ちなみに、この本では6の次の完全数は28であり、月の公転周期は28日らしい。ここでもまた、人間の頭蓋骨や歯の本数は28という記述があり、人体の構造にまで完全数が影響している示唆がなされている。
更に28の次の完全数は496で、古代ギリシャではこの数字を天地創造の神の数字として取り扱っていたらしい。例えば、ヨハネの福音書第1章は496の音節から出来ていると言われているらしい。
次から次へと、偶然の一致とは思えない事実を知るにつけて、詩は神秘的な何かを感じた。ピタゴラスという天才的な数学者が、これを数秘術として後世に遺したことも頷ける。
そのとき、芽依ちゃんの言葉を想い出した。
「三角形を二つ組み合わせた六芒星は、男と女、精神と肉体、天と地、神と人などの融合を意味しているから、完全とか調和の意味があるの。」
その言葉を頭の中で聞いたとき、何かが閃いた!
六芒星の意味がわかった気がした。
・ピタゴラスの三平方の定理とは三角形に関する定理…
・三角形を二つ組み合わせると六芒星…
・6は完全数…
あの手紙の封印に使われていた六芒星のマークには、完全数という意味があったんだ!
人間は自分一人では不完全な存在。だから独りだと寂しくて、完全になるために自分の残りの片方をもつ相手を探している。プラトンの人間球体説… 別々の記憶が一つに繋がった。

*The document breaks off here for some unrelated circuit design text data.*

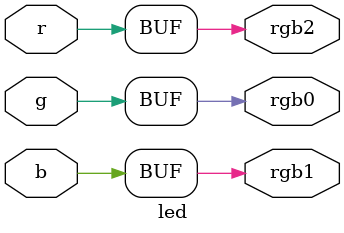
<source format=v>
/** LED driver (simulation) */
module led(
  input r, input g, input b,
  output rgb0, rgb1, rgb2
);

assign rgb0 = g;
assign rgb1 = b;
assign rgb2 = r;

endmodule


</source>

本を床に置いて、リビングの戸棚に大切にしまっている七日間物語を取り出してみた。ここにはいっちゃんの言葉で、My sweet better halfのエッセイが綴られている。
その文書を開くと、そこには『完全性を求めるための相手への気持ちが愛の本質』とあった。
愛の結晶、完全数6。
私と幸せな家庭を築くための象徴として六芒星に願いを込めていたのかな…、そう思うと胸が熱くなった。